Wednesday, February 03, 2010

Post-Racial America?

So the new buzzword is "post-racial". Folks we just aren't there yet, electing a Black president doesn't somehow mean that the issues of race in America don't exist. We have to be real about the racial inequities in employment, housing, education, criminal justice, health and other arenas. I don't know many people that would say that race is irrelevant everywhere. With that said, i'd also like to make clear that I believe race is no longer an excuse. There is no such "the man" dominance or oppression or monilithical sentiment amongst African Americans. I can imagine that the reason so many people are believing that we have steeped into a post-racial era is probably because of the yardsticks being used to quantify the progress and status of African Americans in this country. I don't think it's too far off to say that non African Americans tend to measure how far we've come while many non African Americans measure how far we have to go. The most complete picture, of course, requires both measures. But who can be surprised that blacks and whites each tend to gravitate toward the measure that is most forgiving of their individual groups, that shoves the onus for change off on the other? The black yardstick, after all, leaves black people no obligation other than to demand justice and equality from white people. The white yardstick requires of white people only that they exhort black people to become more self-reliant and take more responsibility for their own problems. But what if you are an American who realizes there is no either/or here, no need to buy into a false dichotomy that requires you to choose one yardstick over the other? Once you've turned off the television and encouraged black children toward academic excellence, you still must contend with the fact that their schools are too often crumbling, underfunded and staffed with inexperienced teachers.
Once you've gotten black women and men to raise their children in the context of families, you still have to deal with the fact that those families need places to live, jobs to support them and doctors to keep them healthy, all of it elusive as long as structural discrimination persists in all those areas. And, once you have convinced black children to stop defining themselves by denigrating stereotypes, you still have to fix a racially biased justice system that treats them as crimes waiting to happen.
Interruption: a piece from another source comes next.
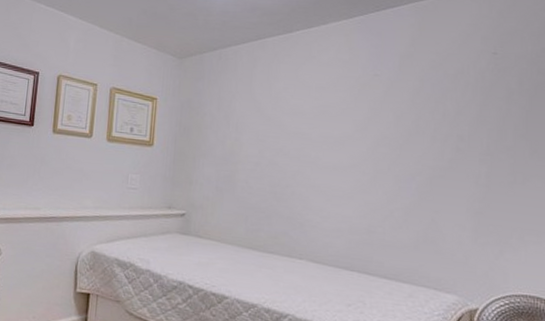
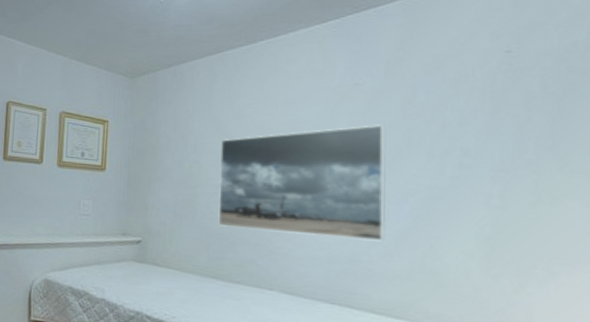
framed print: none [255,111,399,215] -> present [218,125,386,242]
The Urban league recently released a report that Blacks remain twice as likely to be unemployed, three times more likely to live in poverty and more than six times as likely to be imprisoned compared with whites, according to the group's annual State of Black America report issued Wednesday. To pretend these realities are a thing of the past is to make yourself part of the problem. I am inspired by the notion that a country with such a sordid racial history has progressed to the point where we now have a Black President. I also know we have far to go, I have started with myself, finishing my degree, teaching myself financial discipline, waiting until marriage to have children, trying to be a role model to my siblings and being proactive in my community...Starting with self is the best we can do.